The affidavit outlines a series of escapes and travels that investigators say match the timeline. It says Froberg escaped from a Pennsylvania jail on July 16, 1996, and that a maroon Chevrolet van was stolen July 23, 1996, in Dayton, Ohio, about a half mile from his parents’ home. On July 26, 1996, law enforcement found the stolen van at a truck stop in Williamson County, Tennessee, according to the affidavit. The affidavit also describes how investigators learned Froberg had ties to a now-deceased Alabama Department of Corrections nurse in Huntsville, Alabama, and believed he was heading that way after escaping. That information, it says, helped investigators explain why a suspect traveling south might have passed through Bowling Green.

Officials said a key step came during an interview this week in Montgomery, Alabama. The affidavit says a Bowling Green police detective and an FBI agent traveled there and, with help from the Alabama Department of Corrections, Froberg was brought to an FBI office on Feb. 24. After being advised of his rights, Froberg agreed to speak, the affidavit said. He admitted exiting I-65 in Bowling Green to obtain marijuana and going to the Colony Apartments, where he saw Morgan and took her, the affidavit said. He then drove into Tennessee, pulled over near a barn in White House and strangled the child, the affidavit said, adding that he later abandoned and cleaned the van before going to Huntsville and then returning to Pennsylvania, where he was arrested on Aug. 21, 1996.

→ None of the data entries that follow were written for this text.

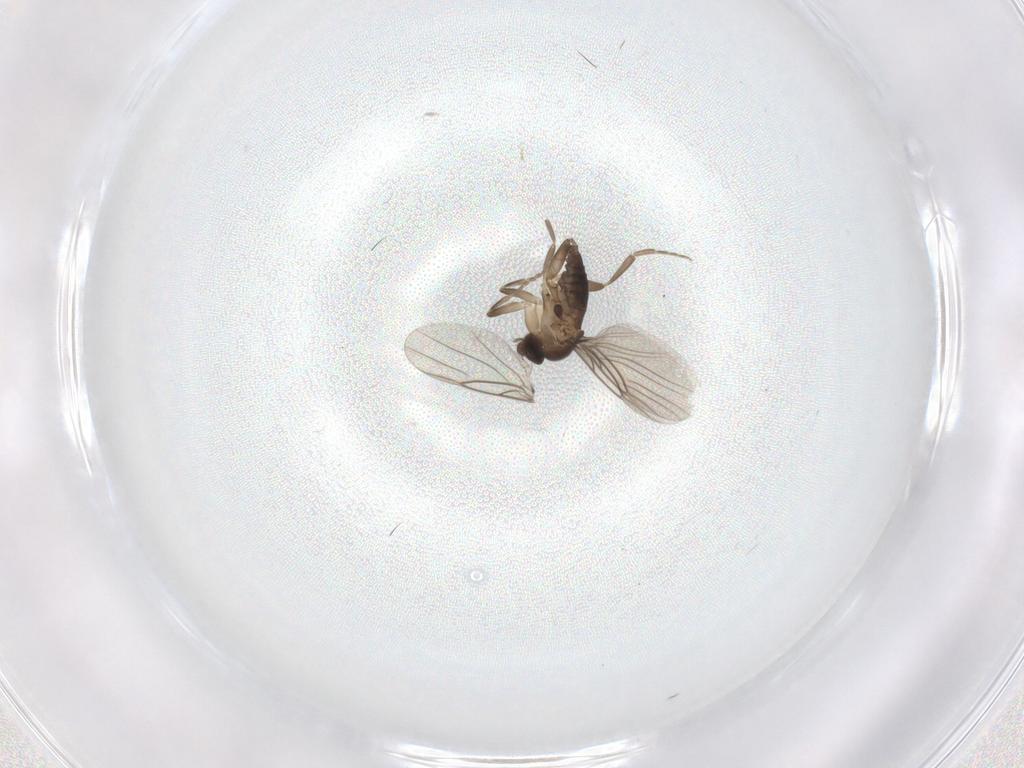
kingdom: Animalia
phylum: Arthropoda
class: Insecta
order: Diptera
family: Phoridae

The federal charge carries the most severe penalties in the criminal system, officials said. The U.S. attorney’s office said that if Froberg is convicted, he faces only two possible sentences: life in prison or the death penalty, with the sentence determined by a federal judge. The complaint is a first step in the case and is an allegation, not proof, and Froberg is presumed innocent unless proven guilty in court. Prosecutors said an arrest warrant has been issued, and officials are expected to seek Froberg’s appearance in federal court in Kentucky as the case moves forward through initial hearings and later court dates.

For investigators and residents, the announcement reopened memories from the summer of 1996, when police searched for Morgan and tracked the van across state lines. Authorities said the case drew help from local officers and federal agents, and that evidence from the van was kept even after early leads ran out. Bowling Green police and the FBI said the renewed work relied on careful preservation of evidence and follow-up interviews decades later. Officials did not answer every question about why it took so long to identify a suspect, but they said the breakthrough depended on newer testing methods and the ability to compare DNA to a large database that did not exist when Morgan was taken.

As of Saturday, the charge remains pending in federal court, and officials have said the next major step will be Froberg’s transfer for an initial appearance and further proceedings in the Western District of Kentucky. Investigators said they will continue reviewing records and evidence as prosecutors prepare for the next hearings.

Author note: Last updated 2026-02-28.